Repeat without changes the part of the records that opens with the first line and closes with the line containing "country: China". Include both of those lines.

Stored entries:
◆ ◆ ◆ ◆ ◆ ◆ ◆
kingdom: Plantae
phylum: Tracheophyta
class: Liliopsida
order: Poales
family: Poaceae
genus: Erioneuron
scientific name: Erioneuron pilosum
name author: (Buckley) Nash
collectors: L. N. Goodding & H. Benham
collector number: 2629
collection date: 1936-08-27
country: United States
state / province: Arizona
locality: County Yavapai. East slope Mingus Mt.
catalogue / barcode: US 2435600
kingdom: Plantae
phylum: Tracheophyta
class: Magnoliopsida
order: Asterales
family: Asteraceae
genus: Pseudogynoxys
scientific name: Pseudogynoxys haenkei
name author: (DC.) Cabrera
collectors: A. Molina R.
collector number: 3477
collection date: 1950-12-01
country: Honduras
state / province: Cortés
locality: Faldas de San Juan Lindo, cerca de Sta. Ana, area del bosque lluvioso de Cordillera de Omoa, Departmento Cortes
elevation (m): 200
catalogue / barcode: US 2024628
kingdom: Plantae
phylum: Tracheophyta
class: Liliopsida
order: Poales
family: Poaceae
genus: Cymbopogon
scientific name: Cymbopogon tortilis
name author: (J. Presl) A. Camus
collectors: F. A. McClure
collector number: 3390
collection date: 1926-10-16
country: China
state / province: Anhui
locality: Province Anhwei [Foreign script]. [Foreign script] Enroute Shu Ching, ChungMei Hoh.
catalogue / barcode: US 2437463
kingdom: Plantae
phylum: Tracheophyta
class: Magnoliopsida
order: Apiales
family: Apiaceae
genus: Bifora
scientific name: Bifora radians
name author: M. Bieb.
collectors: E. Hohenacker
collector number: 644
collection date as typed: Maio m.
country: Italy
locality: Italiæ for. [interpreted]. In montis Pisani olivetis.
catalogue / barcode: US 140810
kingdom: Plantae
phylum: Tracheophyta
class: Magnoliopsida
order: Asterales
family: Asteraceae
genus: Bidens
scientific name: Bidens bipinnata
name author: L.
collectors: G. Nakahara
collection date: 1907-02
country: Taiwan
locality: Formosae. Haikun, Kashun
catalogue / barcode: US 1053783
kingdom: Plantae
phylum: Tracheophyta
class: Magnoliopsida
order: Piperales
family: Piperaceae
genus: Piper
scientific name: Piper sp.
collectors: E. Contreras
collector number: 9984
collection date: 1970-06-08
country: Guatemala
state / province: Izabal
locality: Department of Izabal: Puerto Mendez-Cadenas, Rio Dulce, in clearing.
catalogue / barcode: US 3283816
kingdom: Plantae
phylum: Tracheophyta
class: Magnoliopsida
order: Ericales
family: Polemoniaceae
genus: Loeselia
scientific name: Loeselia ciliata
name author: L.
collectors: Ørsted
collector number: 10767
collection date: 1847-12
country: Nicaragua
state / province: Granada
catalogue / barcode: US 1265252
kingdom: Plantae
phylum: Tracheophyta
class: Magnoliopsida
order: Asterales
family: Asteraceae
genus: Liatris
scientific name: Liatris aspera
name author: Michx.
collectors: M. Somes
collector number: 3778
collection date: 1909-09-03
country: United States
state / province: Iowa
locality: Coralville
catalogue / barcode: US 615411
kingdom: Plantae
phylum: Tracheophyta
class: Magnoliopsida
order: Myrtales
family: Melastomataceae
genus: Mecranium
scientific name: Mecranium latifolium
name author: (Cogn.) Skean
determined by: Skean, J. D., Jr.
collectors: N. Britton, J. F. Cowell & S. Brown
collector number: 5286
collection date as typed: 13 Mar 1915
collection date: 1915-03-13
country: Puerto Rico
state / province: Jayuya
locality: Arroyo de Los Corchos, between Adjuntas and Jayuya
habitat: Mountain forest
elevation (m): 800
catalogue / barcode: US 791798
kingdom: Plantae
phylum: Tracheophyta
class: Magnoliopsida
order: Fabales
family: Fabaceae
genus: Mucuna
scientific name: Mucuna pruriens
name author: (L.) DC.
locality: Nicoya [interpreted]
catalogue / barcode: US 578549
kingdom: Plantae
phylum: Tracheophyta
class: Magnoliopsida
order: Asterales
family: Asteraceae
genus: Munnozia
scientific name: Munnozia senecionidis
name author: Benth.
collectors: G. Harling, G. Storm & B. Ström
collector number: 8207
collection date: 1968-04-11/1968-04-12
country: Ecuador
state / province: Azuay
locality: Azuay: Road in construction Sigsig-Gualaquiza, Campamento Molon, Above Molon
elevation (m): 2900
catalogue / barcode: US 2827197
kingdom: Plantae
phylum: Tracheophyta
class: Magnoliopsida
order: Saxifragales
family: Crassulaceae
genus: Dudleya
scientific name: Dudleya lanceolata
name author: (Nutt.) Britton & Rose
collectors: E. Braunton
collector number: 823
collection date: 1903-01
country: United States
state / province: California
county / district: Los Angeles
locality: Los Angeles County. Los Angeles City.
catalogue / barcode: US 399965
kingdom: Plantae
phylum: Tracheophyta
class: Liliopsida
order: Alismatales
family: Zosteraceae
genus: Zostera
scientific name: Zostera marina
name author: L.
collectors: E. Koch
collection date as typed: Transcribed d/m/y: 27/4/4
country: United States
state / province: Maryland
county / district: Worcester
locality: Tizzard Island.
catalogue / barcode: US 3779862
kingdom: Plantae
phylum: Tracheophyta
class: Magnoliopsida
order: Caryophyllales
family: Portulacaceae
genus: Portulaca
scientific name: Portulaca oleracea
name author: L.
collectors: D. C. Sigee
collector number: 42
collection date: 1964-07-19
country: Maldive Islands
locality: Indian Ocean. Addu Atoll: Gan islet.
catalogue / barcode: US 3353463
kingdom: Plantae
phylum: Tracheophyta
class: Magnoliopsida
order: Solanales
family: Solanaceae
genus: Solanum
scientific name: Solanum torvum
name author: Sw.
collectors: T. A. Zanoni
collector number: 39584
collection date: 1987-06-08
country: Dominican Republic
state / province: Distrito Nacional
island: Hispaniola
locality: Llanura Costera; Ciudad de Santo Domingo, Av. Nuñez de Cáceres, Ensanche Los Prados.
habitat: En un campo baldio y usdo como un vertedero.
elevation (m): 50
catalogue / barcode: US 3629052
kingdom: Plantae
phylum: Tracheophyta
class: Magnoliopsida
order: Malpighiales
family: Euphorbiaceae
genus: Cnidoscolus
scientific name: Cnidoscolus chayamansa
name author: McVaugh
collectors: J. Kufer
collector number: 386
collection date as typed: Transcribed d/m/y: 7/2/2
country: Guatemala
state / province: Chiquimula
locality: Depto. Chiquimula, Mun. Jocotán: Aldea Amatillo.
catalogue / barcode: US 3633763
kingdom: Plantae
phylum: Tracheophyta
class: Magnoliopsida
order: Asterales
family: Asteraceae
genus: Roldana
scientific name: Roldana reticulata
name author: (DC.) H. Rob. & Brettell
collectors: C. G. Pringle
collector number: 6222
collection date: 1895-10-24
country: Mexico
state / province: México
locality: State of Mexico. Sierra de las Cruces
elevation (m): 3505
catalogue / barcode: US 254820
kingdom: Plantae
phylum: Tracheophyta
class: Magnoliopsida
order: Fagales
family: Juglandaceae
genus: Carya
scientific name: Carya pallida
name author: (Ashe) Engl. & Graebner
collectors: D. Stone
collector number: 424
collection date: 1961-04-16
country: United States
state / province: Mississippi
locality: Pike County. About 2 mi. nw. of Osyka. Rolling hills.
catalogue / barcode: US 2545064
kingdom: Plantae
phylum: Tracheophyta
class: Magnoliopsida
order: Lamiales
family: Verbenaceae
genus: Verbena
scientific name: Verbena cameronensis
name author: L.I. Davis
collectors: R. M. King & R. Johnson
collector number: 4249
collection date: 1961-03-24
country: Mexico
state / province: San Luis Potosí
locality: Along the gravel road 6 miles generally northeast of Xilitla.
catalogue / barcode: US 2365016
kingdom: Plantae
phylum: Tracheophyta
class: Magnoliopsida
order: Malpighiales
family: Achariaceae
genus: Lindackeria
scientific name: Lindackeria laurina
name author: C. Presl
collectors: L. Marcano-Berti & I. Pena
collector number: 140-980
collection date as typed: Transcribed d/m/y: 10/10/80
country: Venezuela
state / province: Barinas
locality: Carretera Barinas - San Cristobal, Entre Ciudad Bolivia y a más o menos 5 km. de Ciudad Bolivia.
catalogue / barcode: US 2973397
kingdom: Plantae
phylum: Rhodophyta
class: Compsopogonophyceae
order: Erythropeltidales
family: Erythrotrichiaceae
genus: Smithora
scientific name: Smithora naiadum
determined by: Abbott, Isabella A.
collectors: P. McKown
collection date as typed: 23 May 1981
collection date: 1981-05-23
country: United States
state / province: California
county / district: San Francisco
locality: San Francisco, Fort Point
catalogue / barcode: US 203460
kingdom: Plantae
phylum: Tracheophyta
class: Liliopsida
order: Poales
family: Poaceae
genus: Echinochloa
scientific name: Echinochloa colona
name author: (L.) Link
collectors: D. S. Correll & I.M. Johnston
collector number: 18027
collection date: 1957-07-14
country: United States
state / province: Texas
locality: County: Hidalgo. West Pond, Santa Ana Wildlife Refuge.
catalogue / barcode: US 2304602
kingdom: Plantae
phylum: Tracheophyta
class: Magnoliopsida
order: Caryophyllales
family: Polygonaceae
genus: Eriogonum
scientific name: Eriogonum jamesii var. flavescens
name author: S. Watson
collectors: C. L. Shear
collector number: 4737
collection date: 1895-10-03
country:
◆ ◆ ◆ ◆ ◆ ◆ ◆
> _Solution to this exercise_
kingdom: Plantae
phylum: Tracheophyta
class: Liliopsida
order: Poales
family: Poaceae
genus: Erioneuron
scientific name: Erioneuron pilosum
name author: (Buckley) Nash
collectors: L. N. Goodding & H. Benham
collector number: 2629
collection date: 1936-08-27
country: United States
state / province: Arizona
locality: County Yavapai. East slope Mingus Mt.
catalogue / barcode: US 2435600
kingdom: Plantae
phylum: Tracheophyta
class: Magnoliopsida
order: Asterales
family: Asteraceae
genus: Pseudogynoxys
scientific name: Pseudogynoxys haenkei
name author: (DC.) Cabrera
collectors: A. Molina R.
collector number: 3477
collection date: 1950-12-01
country: Honduras
state / province: Cortés
locality: Faldas de San Juan Lindo, cerca de Sta. Ana, area del bosque lluvioso de Cordillera de Omoa, Departmento Cortes
elevation (m): 200
catalogue / barcode: US 2024628
kingdom: Plantae
phylum: Tracheophyta
class: Liliopsida
order: Poales
family: Poaceae
genus: Cymbopogon
scientific name: Cymbopogon tortilis
name author: (J. Presl) A. Camus
collectors: F. A. McClure
collector number: 3390
collection date: 1926-10-16
country: China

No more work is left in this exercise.